Miliband-Aid
Former British foreign secretary David Miliband was the center of attraction at the historic Montecito estate, Val Verde, when UCSB Arts & Lectures hosted a pre-talk bash for the ex-politician and Oxford graduate at the sprawling home of hedge fund manager and New York Times cruciverbalist Pete Muller and his wife, Jillian, who bought the storied residence from Russian banker Sergey Grishin.
Miliband, 53, president of the International Rescue Committee in New York since 2013, one of the world’s largest refugee aid agencies providing humanitarian relief for displaced persons in more than 40 war-effected countries, spoke at Campbell Hall on Rescue: Refugees and the Political Crisis of Our Time, based on his 2017 book.
Having last visited the estate, built in 1915, for society doyenne Beverley Jackson‘s 80th birthday party 10 years ago, it was interesting to see what the Mullers have done with the unique property, that used to see the likes of Cole Porter, Kate Hepburn, Noel Coward, and Gloria Swanson, and was where aviator Charles Lindbergh and his wife, Anne, sought solace in the 1930s after their son was famously kidnapped.
Jillian told me the main 7,000-sq.-ft. house has been totally renovated, but a bathroom decorated by Tony Award-winning theater designer Oliver Messel, uncle of the late Lord Snowdon, ex-husband of Queen Elizabeth‘s late sister, Princess Margaret, with flamboyant Roman murals, is being kept as is.

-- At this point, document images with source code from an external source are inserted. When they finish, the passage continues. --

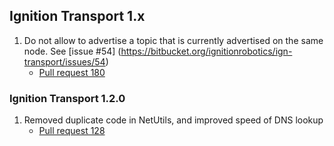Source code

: ## Ignition Transport 1.x

1. Do not allow to advertise a topic that is currently advertised on the same node.
   See [issue #54] (https://bitbucket.org/ignitionrobotics/ign-transport/issues/54)
    * [Pull request 180](https://bitbucket.org/ignitionrobotics/ign-transport/pull-request/180)

### Ignition Transport 1.2.0

1. Removed duplicate code in NetUtils, and improved speed of DNS lookup
    * [Pull request 128](https://bitbucket.org/ignitionrobotics/ign-transport/pull-request/128)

Guests milling around the cobalt blue pool enjoying the Veuve Clicquot and comestibles provided by the couple’s talented chef were Linda Cole, Robert Weinman, Craig and Susan McCaw, Peter and Ellen Johnson, Robert and Robin Fell, Jeff and Hollye Jacobs, Jill Levinson and Morrie Jurkowitz, Sara Miller McCune, and Kevin O’Connor and Laura Shelburne.